Creating a fairer society

Associate Professor Jonathan Barrett’s research seeks to bring a human rights perspective to tax policy.

Associate Professor Jonathan Barrett

While working in South Africa in the early 1990s, Dr Jonathan Barrett, an Associate Professor in Taxation at the Wellington School of Business and Government, was acutely aware of the impact tax and other policies can have on the most vulnerable members of society.

It was in this environment that his work into human rights and taxation got its start.

“Living in South Africa, you are face-to-face with gross inequality every day,” says Associate Professor Barrett. “I was there at the time of the constitutional revolution where, essentially, the law switched completely overnight from being a parliamentary sovereignty, where the government of the day could pass whatever law it wanted, to a completely human rights-based constitution. I hoped that a thesis on human rights and taxation might contribute however humbly to that transformation.”

Upon moving to New Zealand, Associate Professor Barrett took the opportunity to move into tertiary education and began his research which in part aims to shed light on how current tax, and other, policies discriminate against lower income groups.

Most recently, Associate Professor Barrett, along with Professor Lisa Marriott, has been researching discrimination within New Zealand legislation.

“There’s some hardcore discrimination against some of the weakest people in society, in particular beneficiaries and their chilAssociate Professoren,” says Associate Professor Barrett. “This institutionalised view of low-income groups has been in place at least since the Elizabethan Poor Act of 1601. Culturally, it is presumably linked to the protestant work ethic, but I suspect it is more deeply ingrained than that. People don’t like what they perceive as freeriding.”

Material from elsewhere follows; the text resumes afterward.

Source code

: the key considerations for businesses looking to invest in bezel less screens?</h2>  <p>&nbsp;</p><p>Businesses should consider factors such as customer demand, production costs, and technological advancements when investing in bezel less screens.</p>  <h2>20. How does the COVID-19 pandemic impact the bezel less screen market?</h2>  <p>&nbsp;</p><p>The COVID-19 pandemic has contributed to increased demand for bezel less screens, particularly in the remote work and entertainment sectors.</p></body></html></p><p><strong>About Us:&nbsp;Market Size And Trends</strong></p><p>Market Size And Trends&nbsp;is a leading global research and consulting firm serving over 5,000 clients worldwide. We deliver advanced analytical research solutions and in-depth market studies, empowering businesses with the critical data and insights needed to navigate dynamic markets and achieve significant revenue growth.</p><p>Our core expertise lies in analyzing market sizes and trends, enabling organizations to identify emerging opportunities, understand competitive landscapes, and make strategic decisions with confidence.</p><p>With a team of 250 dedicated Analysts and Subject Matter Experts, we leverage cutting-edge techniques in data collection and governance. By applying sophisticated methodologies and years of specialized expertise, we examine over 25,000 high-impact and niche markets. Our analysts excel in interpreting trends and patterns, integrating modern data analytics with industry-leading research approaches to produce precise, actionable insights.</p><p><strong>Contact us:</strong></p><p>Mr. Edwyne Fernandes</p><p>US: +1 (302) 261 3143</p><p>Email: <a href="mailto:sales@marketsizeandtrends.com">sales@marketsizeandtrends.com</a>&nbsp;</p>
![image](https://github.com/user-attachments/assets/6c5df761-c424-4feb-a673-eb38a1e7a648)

The solution, Associate Professor Barrett believes, is to treat social and economic rights the same as we do civil and political rights.

“The Universal Declaration of Human Rights and related international undertaking do not distinguish between different rights, but the New Zealand Bill of Rights Act only affirms civil and political rights. Benefits should be seen by everyone as rights, not charity. JK Galbraith who, along with John Rawls, has been influential on my thinking about tax and benefits said that tolerating the possibility of a small number of people cheating the welfare system is the price we pay for a civilised society.”

Another important change that needs to happen, says Associate Professor Barrett, is the broadening of New Zealand’s tax base to ensure that everyone is taxed fairly.

“I tend to follow what is known as the Haig-Simons concept of comprehensive income which Canada’s Carter Commission in the 1960s summed up as a buck is a buck. In other words, it doesn’t matter whether I receive a dollar from salary, interest, dividends, capital gains or inheritances, I still receive a dollar and can and should pay tax on it,” says Associate Professor Barrett.

“We actually have a fairly narrow tax base and to my mind there’s no reason why capital gains and why inheritances shouldn’t be in the income tax base and simply taxed as income. We’d have a much broader tax base, a much fairer tax base, and we’d have the possibility of lower tax rates. The broader the base the better the possibility of lower tax rates.”

Associate Professor Barrett would also like to see some of the more daring recommendations of the two tax working groups revisited—a land tax and capital gains tax—but also genuine incorporation of Te Ao Māori into tax policy and a move towards a circular economy.

“If the government of the day can’t implement these changes it really needs to go to the next generation to push for these things and understand them and perhaps take control over the debate until government really understands and takes these issues seriously,” says Associate Professor Barrett.